Doug https://www.youtube.com/watch?v=VeSgaJt27PM

Alan Kay addresses the matter https://youtu.be/BbwOPzxuJ0s?t=1h7m42s too. He worked on XEROX PARC, which inspired Steve Jobs to make the Mac.

Brett Victor also leans in that direction https://vimeo.com/115154289

The printed book is a good fit here because it's a single perspective, best absorbed linearly. The more important question to ask is why are we reading a single person's perspective these days? Where are his simulations? How are they different from previous author's simulations?

When people talk about complex systems, like battles, politics, etc. they're using simulations in their heads, which are only be described through words, maybe some edited videos. So to compare different author's perspectives we read their books and run a different, imprecise simulation in each of our heads. Why not just run a single precise simulation for each author?

Well, most of society only uses computers to edit text. Same text that could have been written centuries ago, but now more conveniently.

The possibilities of video have also been explored. I've watched many hours of good documentaries on the Battle of Waterloo. Also Gettysburg and many others. But a few plays of http://www.ultimategeneral.com explained things better. Also played the Total War series but the way large historical battles are represented there is a mess.
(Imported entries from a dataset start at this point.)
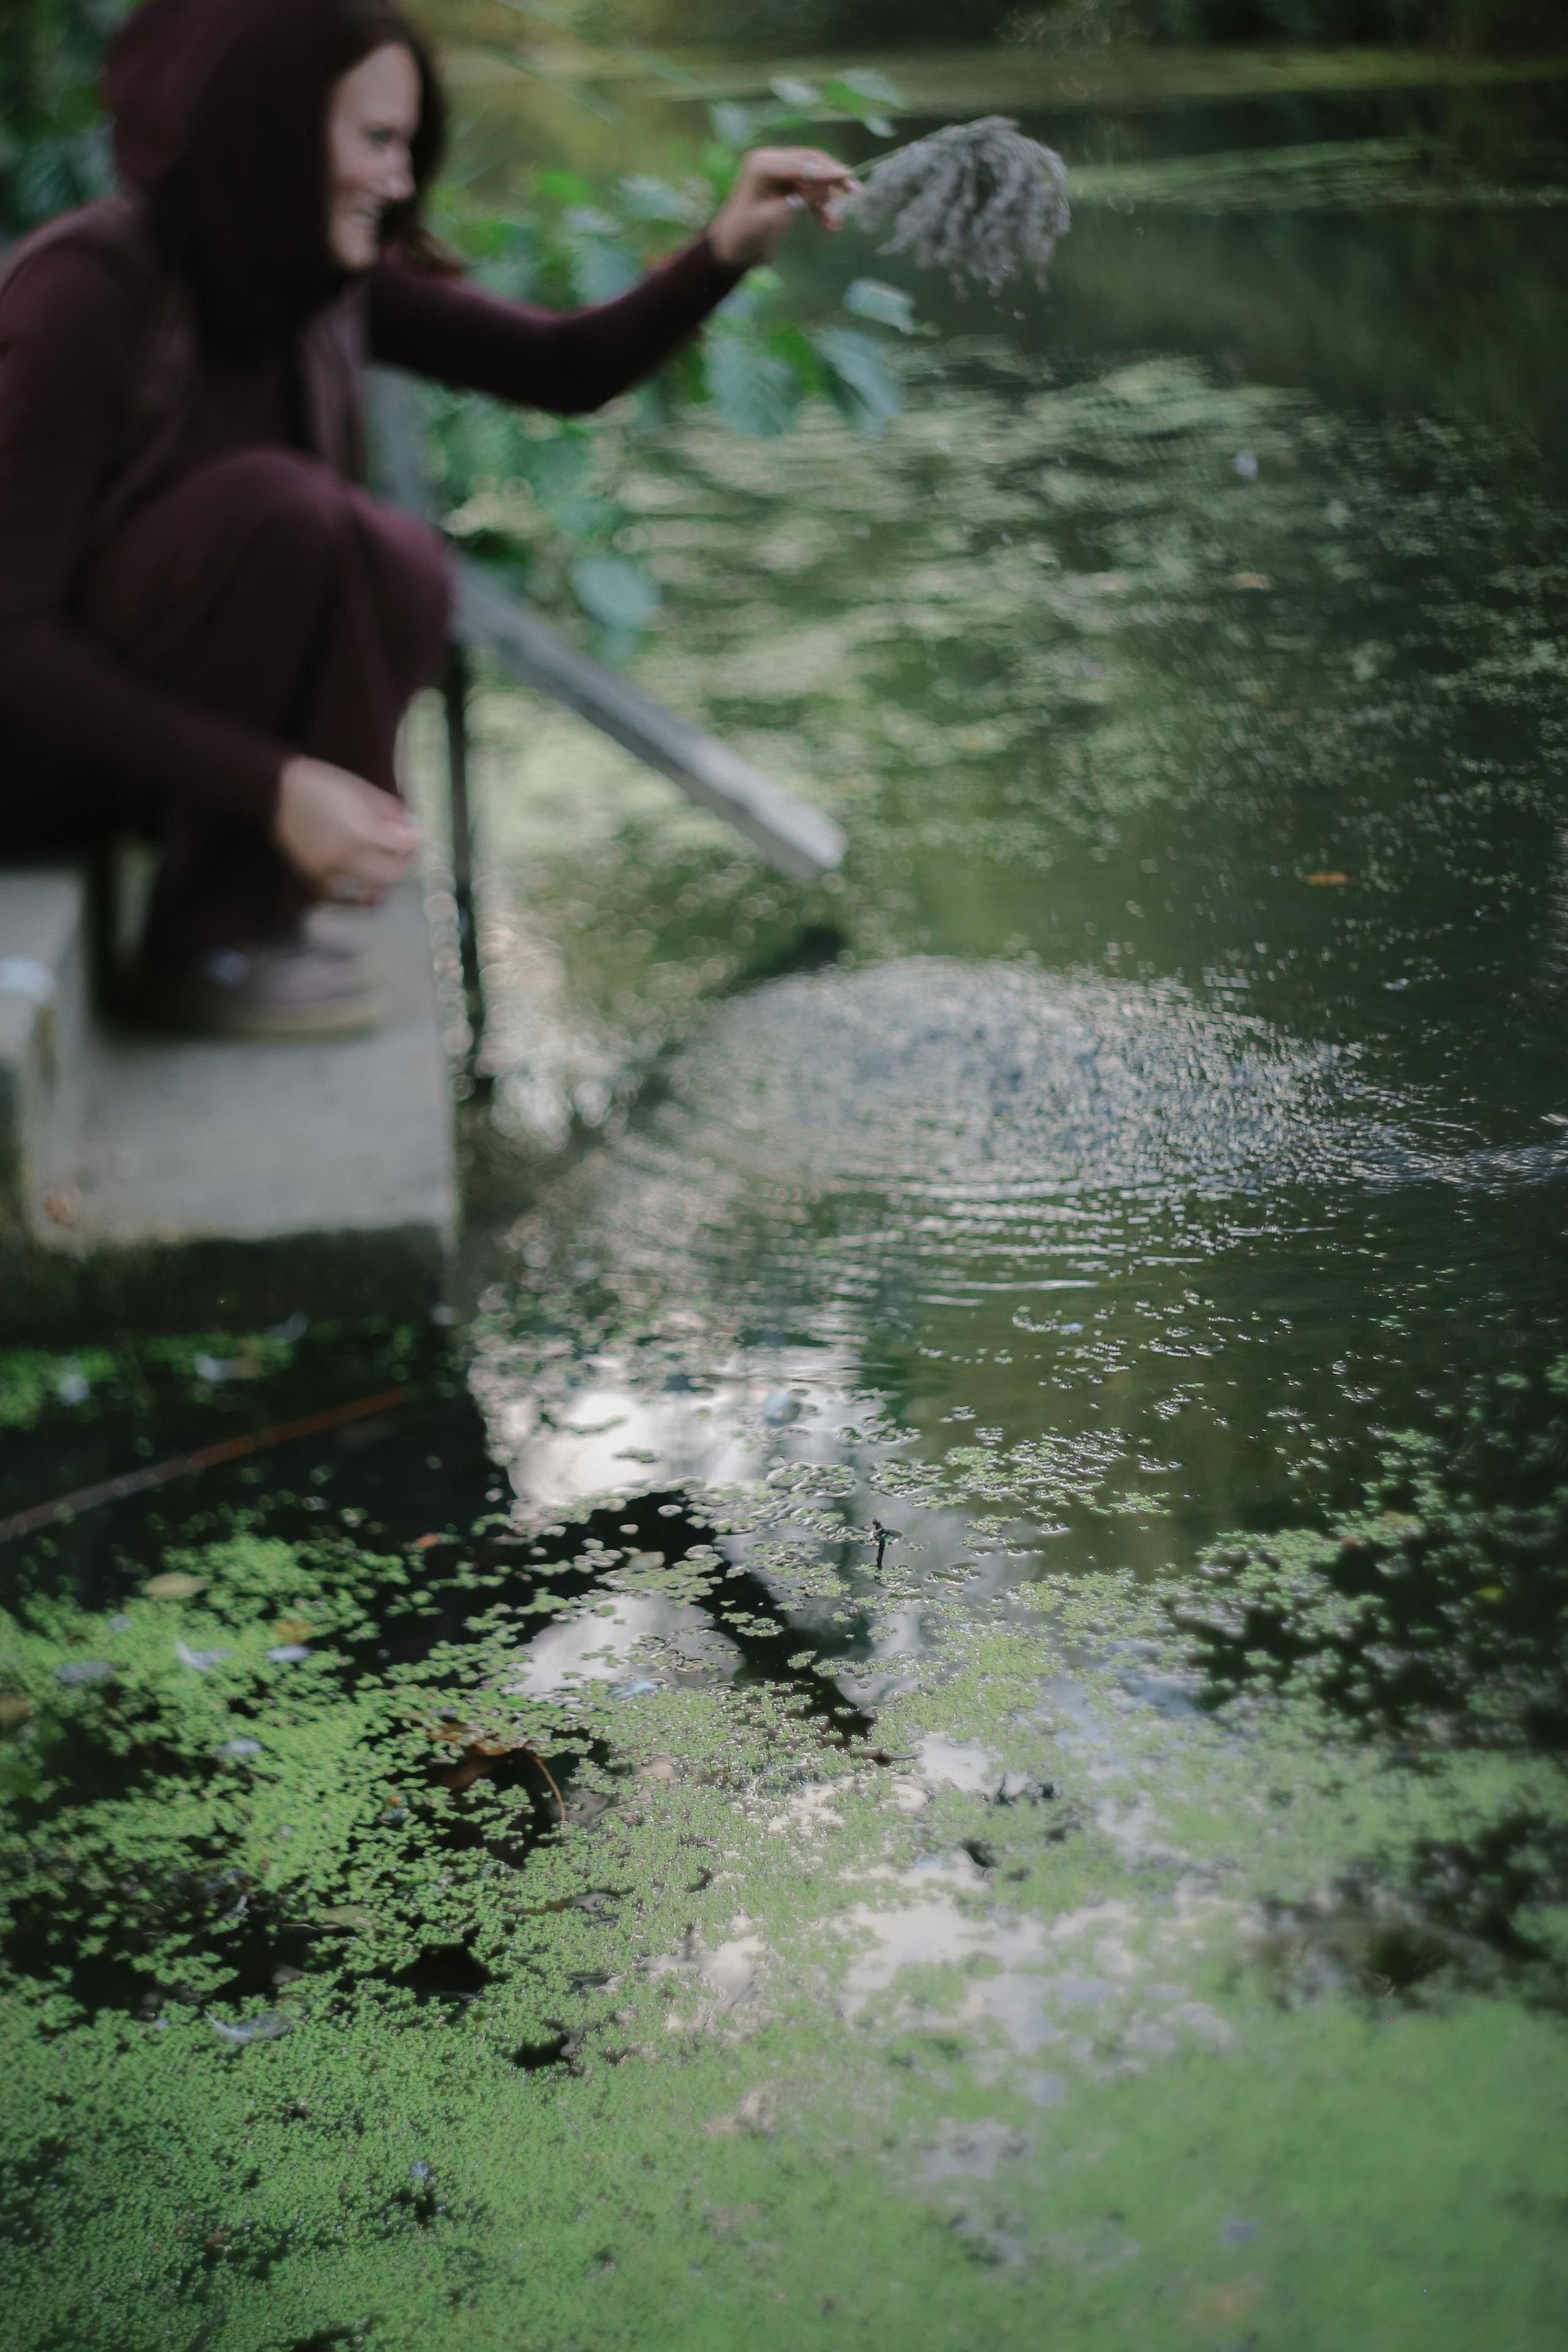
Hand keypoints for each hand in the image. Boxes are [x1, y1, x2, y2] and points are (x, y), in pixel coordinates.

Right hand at [272, 755, 419, 903]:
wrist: (275, 791)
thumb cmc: (320, 784)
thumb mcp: (359, 790)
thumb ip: (388, 811)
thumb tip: (409, 827)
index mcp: (359, 830)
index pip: (402, 846)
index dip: (415, 839)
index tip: (415, 832)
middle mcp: (345, 855)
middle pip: (391, 874)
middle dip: (404, 861)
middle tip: (403, 849)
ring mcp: (327, 869)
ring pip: (369, 887)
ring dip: (382, 877)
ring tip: (382, 860)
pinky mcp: (313, 875)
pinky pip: (343, 893)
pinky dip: (356, 889)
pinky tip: (362, 879)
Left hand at [708, 147, 861, 270]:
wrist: (735, 250)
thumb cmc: (749, 233)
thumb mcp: (777, 215)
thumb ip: (804, 196)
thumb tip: (831, 180)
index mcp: (763, 163)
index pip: (800, 162)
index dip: (825, 170)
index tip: (847, 176)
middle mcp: (772, 162)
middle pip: (810, 163)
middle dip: (832, 179)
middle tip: (854, 192)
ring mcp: (780, 174)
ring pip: (813, 178)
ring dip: (827, 199)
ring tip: (836, 223)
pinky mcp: (786, 187)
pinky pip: (809, 192)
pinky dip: (820, 207)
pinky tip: (829, 225)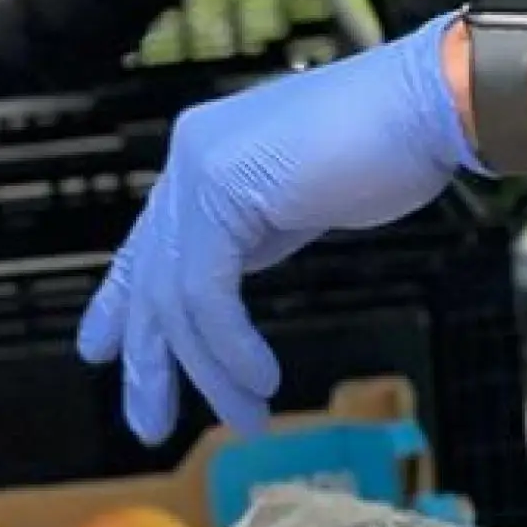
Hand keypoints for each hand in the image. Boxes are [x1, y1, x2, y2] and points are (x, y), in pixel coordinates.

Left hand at [79, 13, 478, 442]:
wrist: (425, 105)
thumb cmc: (381, 149)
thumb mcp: (295, 201)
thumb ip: (253, 230)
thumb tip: (227, 279)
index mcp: (204, 157)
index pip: (149, 240)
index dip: (121, 300)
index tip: (101, 349)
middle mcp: (190, 158)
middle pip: (149, 274)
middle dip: (147, 355)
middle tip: (146, 421)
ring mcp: (201, 167)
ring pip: (177, 294)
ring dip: (209, 370)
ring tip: (246, 417)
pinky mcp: (223, 188)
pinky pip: (206, 290)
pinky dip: (229, 344)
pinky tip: (259, 378)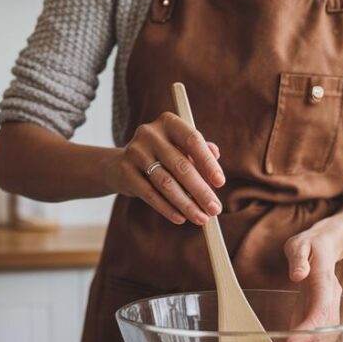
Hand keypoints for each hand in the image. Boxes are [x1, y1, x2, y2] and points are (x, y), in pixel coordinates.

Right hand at [103, 112, 224, 224]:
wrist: (122, 164)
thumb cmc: (162, 156)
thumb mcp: (181, 148)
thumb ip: (201, 151)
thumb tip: (216, 154)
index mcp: (169, 122)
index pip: (193, 140)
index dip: (208, 162)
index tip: (220, 182)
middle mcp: (150, 133)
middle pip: (180, 165)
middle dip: (201, 191)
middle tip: (215, 209)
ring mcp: (135, 152)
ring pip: (166, 183)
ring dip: (186, 204)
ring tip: (201, 218)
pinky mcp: (125, 171)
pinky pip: (150, 194)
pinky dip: (167, 208)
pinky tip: (181, 218)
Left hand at [280, 225, 342, 341]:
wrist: (329, 245)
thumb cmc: (311, 245)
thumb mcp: (301, 244)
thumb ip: (299, 258)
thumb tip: (298, 275)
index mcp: (326, 284)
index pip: (320, 312)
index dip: (307, 331)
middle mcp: (332, 301)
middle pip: (323, 333)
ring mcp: (330, 310)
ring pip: (322, 339)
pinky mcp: (323, 315)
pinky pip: (316, 336)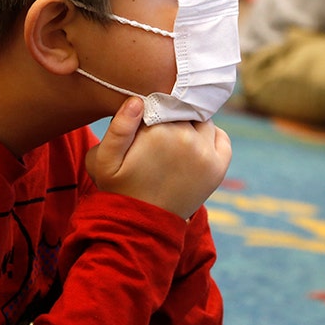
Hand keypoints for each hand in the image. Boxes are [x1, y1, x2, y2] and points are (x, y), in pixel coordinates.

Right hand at [85, 97, 231, 219]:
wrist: (142, 224)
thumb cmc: (119, 188)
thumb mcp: (102, 160)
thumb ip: (117, 127)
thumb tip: (138, 100)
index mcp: (158, 132)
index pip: (163, 100)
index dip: (154, 107)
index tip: (145, 120)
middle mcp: (187, 138)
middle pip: (184, 109)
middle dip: (172, 114)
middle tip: (159, 132)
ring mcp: (206, 153)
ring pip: (203, 120)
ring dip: (192, 124)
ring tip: (175, 138)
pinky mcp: (218, 168)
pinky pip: (222, 137)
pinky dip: (212, 136)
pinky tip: (195, 144)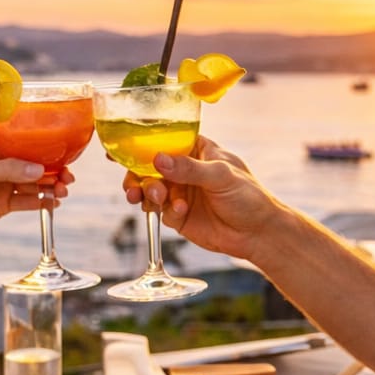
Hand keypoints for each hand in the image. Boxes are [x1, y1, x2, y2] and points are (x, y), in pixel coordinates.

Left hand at [0, 141, 59, 238]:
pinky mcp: (5, 205)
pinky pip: (28, 202)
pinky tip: (53, 204)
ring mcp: (4, 186)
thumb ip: (8, 171)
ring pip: (34, 185)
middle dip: (53, 172)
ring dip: (50, 188)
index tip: (62, 158)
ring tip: (62, 193)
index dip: (45, 152)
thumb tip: (39, 170)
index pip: (25, 147)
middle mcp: (2, 166)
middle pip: (34, 167)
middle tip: (67, 179)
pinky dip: (42, 203)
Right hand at [121, 137, 279, 257]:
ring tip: (155, 198)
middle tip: (135, 186)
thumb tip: (158, 159)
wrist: (258, 234)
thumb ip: (189, 168)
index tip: (117, 148)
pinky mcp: (177, 216)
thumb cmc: (249, 196)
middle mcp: (184, 169)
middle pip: (148, 167)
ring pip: (149, 189)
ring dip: (146, 193)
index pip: (163, 140)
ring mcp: (179, 192)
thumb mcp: (221, 176)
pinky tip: (180, 212)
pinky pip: (160, 211)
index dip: (140, 143)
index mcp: (196, 150)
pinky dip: (165, 211)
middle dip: (137, 175)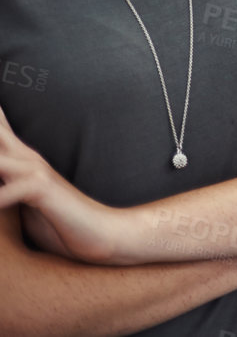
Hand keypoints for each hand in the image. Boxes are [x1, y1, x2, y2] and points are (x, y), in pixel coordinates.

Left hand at [0, 103, 123, 262]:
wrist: (101, 233)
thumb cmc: (59, 224)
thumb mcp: (22, 205)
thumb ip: (8, 188)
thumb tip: (1, 180)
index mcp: (20, 158)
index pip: (0, 128)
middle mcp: (26, 158)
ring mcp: (35, 170)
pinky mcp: (42, 189)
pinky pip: (12, 188)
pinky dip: (0, 197)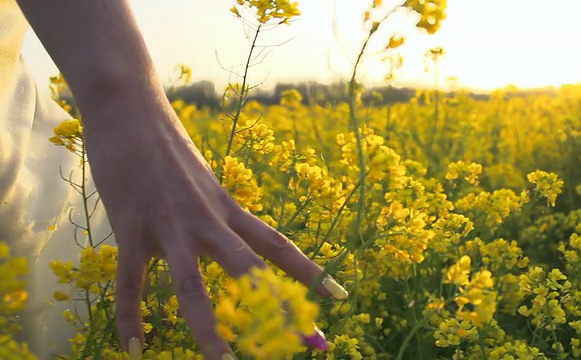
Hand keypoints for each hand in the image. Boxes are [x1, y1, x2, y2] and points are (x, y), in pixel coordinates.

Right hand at [82, 100, 346, 358]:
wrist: (130, 109)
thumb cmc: (167, 146)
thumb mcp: (204, 180)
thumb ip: (215, 211)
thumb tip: (226, 234)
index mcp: (229, 208)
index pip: (279, 245)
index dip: (310, 272)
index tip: (339, 297)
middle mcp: (208, 220)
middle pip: (252, 271)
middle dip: (280, 308)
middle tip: (311, 342)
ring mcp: (170, 225)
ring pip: (193, 287)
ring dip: (209, 330)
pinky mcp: (131, 226)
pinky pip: (131, 281)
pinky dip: (130, 316)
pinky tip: (134, 348)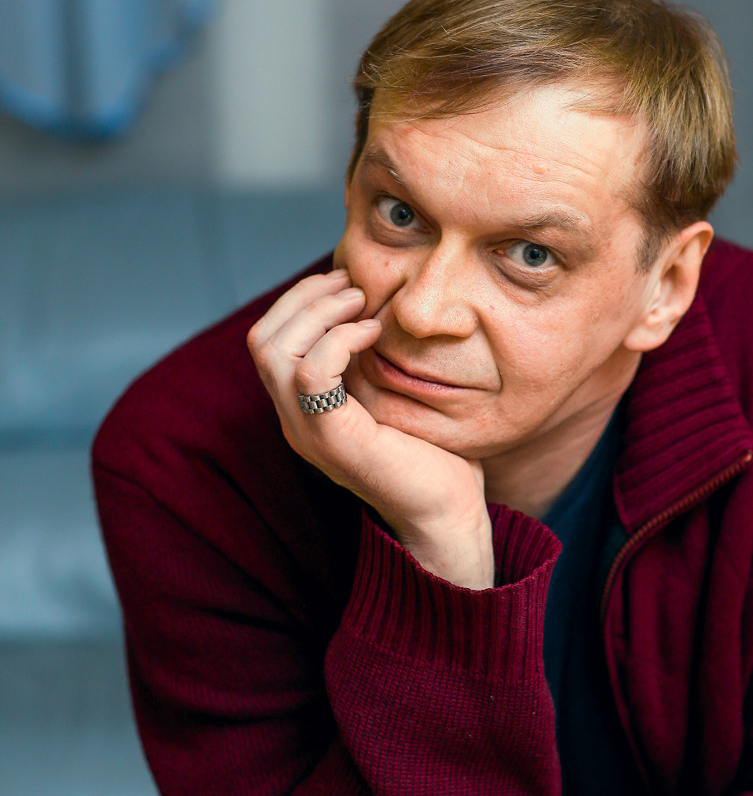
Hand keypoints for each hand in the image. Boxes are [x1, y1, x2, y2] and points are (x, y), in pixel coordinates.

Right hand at [247, 269, 493, 587]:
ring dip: (319, 312)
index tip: (344, 282)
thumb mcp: (392, 395)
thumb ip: (371, 361)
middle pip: (262, 340)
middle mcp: (294, 421)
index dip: (300, 301)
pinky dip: (339, 339)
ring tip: (361, 302)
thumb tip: (376, 305)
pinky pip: (311, 372)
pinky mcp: (332, 438)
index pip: (268, 341)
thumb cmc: (433, 455)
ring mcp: (307, 432)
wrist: (446, 513)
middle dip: (304, 298)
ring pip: (275, 351)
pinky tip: (373, 334)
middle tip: (350, 284)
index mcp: (303, 410)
It can only handle small battles of 1000 men believably.


I didn't read the article that you vaguely describe, but much of what you're suggesting sounds like gimmicks that would detract from, not enhance, understanding. The written word is the most effective communication medium for real understanding, because it's the only one that's actually designed. Images and sounds work at the animal level; words let us convey intelligent thought. Videos and songs... if you want them, they're out there, but you'll learn much less from them.

Much of the rest is the sort of thing that the browser can, and should, handle generically - I can click on a word and look it up in Wikipedia, or on a place and look up its pronunciation, because I use Konqueror and it has these tools (and has for a decade, but sadly very few people seem to use it). It would be a waste for an individual site to build that in.